→ ЗАДАНИЕ: Почему, согласно тексту о детских книгах, в доме сохранилась почти вся библиотека?

→ ТЕКСТОВЫЙ БЛОК:
+ + +
Москва, г.р. 1952 - [9]

Шрифт
Интервал

После этого концерта вместо танков, самолетов и машин я долго рисовал совсем другой сюжет: концертный зал, сцена, оркестр, дирижер с развевающимися фалдами, пианист у открытого рояля…

МОИ ДЕТСКИЕ КНИГИ

Среди первых прочитанных мною книг было много детских книг моей мамы. Мамин отец не уезжал во время войны в эвакуацию, и благодаря этому обстоятельству в доме сохранилась почти вся библиотека. Как я сейчас понимаю, перешедшие ко мне мамины книги выполняли не только свою прямую функцию, обеспечивая меня добротным чтением, но и добавочную, чисто психологическую. Эти книги давали мне ощущение связи поколений, чувство прочности, стабильности существования, необходимые каждому ребенку.
+ + +
→ СПИСОК ЗАПИСЕЙ:
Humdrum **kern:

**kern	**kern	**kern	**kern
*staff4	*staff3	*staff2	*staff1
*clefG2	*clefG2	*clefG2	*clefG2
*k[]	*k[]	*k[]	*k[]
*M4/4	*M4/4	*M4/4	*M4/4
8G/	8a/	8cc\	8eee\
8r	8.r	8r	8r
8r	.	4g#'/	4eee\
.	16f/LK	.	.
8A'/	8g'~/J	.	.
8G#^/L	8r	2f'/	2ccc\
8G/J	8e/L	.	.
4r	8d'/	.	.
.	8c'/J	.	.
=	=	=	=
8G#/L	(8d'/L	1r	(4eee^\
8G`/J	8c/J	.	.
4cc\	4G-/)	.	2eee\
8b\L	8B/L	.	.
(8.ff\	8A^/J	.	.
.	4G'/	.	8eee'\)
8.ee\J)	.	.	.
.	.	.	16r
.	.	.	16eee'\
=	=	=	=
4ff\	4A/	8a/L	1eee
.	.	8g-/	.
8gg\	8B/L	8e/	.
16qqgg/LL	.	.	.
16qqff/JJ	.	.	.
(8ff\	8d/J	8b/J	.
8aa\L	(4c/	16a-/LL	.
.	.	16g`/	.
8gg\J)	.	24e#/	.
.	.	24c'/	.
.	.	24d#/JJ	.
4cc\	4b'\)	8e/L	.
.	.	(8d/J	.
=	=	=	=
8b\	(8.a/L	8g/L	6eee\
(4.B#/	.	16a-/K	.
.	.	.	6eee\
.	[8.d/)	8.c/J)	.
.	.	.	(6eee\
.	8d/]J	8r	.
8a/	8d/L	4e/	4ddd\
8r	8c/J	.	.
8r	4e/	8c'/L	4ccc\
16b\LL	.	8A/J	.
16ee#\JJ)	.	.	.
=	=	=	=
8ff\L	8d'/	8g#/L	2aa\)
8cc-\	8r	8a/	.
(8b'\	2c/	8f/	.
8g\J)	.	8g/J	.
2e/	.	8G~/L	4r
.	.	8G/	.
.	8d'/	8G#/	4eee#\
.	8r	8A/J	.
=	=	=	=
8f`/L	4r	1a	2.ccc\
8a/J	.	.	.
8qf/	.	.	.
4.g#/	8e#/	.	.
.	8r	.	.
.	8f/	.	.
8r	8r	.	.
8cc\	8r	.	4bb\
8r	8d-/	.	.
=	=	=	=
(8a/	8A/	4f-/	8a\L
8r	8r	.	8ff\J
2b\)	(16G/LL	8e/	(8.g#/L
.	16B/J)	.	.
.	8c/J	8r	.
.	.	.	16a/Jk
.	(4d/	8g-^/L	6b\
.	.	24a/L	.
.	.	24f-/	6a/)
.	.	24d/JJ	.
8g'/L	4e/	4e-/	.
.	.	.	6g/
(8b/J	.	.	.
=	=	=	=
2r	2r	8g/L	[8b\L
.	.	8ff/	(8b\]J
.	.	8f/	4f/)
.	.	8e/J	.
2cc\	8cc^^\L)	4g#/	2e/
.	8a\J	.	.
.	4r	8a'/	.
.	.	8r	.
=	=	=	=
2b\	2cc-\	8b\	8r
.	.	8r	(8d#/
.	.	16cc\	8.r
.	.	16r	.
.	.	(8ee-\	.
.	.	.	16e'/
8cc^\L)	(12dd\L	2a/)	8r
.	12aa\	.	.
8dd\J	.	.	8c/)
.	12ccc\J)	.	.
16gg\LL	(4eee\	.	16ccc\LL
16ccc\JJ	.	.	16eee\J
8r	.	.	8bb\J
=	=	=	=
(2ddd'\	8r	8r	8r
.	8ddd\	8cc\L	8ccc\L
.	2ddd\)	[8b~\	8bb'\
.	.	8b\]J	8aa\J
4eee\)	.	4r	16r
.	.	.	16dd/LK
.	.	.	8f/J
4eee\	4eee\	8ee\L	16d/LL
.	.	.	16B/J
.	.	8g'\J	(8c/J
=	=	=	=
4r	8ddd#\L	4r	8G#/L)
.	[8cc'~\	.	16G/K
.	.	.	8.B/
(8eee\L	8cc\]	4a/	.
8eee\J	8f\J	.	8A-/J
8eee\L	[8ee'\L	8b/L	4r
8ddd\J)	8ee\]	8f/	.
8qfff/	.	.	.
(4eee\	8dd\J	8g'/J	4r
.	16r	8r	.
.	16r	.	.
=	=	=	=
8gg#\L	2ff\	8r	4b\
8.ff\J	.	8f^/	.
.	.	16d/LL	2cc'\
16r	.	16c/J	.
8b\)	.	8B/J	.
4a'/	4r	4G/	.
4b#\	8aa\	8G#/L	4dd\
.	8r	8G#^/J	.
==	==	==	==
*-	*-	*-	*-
+ + +
→ ОТВЕТ: Мамин отец не уезжал во время войны в эвакуацию.